Could you copy, word for word, only the lines from the one containing "94 58 15.23" through the last line of the records below, both included?

(Records drawn from a dataset)
□ □ □ □ □ □ □
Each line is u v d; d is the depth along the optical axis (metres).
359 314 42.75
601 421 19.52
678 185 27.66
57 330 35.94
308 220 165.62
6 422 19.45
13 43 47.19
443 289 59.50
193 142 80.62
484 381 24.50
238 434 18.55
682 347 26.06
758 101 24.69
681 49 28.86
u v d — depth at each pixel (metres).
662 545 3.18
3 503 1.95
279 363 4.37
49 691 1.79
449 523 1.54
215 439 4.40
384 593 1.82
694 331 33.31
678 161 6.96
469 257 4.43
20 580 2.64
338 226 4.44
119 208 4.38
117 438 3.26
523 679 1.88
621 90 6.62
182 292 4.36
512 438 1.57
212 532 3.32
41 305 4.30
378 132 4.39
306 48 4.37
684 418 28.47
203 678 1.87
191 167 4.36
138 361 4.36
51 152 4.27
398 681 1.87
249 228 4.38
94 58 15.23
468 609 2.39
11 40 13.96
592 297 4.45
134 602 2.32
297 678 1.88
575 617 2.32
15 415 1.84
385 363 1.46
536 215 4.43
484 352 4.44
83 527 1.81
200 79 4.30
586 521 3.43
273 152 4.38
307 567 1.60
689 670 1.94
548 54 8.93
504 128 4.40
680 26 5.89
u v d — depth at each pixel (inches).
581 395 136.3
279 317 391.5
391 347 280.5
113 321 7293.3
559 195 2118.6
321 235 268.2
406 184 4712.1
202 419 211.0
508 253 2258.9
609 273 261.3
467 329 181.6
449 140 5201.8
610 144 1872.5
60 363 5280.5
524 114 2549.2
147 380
□ □ □ □ □ □ □
_Output for this task_
94 58 15.23
468 609 2.39
11 40 13.96
592 297 4.45
134 602 2.32
297 678 1.88
575 617 2.32
15 415 1.84
385 363 1.46
536 215 4.43
484 352 4.44
83 527 1.81
200 79 4.30
586 521 3.43
273 152 4.38
307 567 1.60
689 670 1.94
548 54 8.93
504 128 4.40
680 26 5.89
u v d — depth at each pixel (inches).
581 395 136.3
279 317 391.5
391 347 280.5
113 321 7293.3
559 195 2118.6
321 235 268.2
406 184 4712.1
202 419 211.0
508 253 2258.9
609 273 261.3
467 329 181.6
449 140 5201.8
610 144 1872.5
60 363 5280.5
524 114 2549.2
147 380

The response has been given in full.